▶ _Data for this task_:
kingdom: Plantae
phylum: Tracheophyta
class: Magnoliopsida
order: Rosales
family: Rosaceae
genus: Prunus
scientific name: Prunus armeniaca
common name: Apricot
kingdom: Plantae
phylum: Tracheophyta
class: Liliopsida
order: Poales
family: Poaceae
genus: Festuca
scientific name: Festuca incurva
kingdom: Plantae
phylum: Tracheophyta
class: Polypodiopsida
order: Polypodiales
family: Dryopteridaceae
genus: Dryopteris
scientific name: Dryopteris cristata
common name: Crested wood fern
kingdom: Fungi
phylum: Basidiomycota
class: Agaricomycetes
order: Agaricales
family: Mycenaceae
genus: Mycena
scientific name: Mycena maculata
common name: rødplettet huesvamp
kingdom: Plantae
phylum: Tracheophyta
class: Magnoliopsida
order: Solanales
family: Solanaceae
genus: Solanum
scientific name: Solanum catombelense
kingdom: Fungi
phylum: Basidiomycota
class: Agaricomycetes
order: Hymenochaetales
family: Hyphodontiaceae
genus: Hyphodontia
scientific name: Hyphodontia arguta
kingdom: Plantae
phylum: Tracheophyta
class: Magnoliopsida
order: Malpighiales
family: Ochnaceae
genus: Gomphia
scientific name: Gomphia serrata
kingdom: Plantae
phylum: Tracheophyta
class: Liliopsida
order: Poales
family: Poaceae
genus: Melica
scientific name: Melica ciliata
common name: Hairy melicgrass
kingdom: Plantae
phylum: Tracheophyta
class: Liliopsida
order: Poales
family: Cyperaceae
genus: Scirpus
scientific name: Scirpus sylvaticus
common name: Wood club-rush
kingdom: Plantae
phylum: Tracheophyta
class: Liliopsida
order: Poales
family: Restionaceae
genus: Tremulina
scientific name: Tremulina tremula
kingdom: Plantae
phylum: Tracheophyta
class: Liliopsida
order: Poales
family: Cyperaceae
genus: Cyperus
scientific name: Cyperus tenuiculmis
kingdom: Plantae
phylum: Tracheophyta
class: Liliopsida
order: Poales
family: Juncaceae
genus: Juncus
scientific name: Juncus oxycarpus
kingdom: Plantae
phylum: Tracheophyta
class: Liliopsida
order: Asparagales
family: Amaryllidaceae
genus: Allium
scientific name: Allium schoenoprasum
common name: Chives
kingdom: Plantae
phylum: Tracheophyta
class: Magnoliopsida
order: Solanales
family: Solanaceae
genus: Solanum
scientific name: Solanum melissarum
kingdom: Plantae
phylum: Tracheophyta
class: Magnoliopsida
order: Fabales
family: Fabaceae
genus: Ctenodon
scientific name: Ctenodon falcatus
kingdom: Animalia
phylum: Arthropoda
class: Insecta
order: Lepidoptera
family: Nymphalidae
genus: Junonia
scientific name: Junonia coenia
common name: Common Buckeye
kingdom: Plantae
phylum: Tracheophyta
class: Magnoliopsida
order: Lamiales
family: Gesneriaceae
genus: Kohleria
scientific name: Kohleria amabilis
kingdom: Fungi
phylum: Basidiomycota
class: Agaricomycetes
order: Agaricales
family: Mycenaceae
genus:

▶ _Task objective_:
Pick out each line of the listing above that contains the string "Solanum" and copy it. Case counts.

▶ _Expected output_:
genus: Solanum
scientific name: Solanum catombelense
genus: Solanum
scientific name: Solanum melissarum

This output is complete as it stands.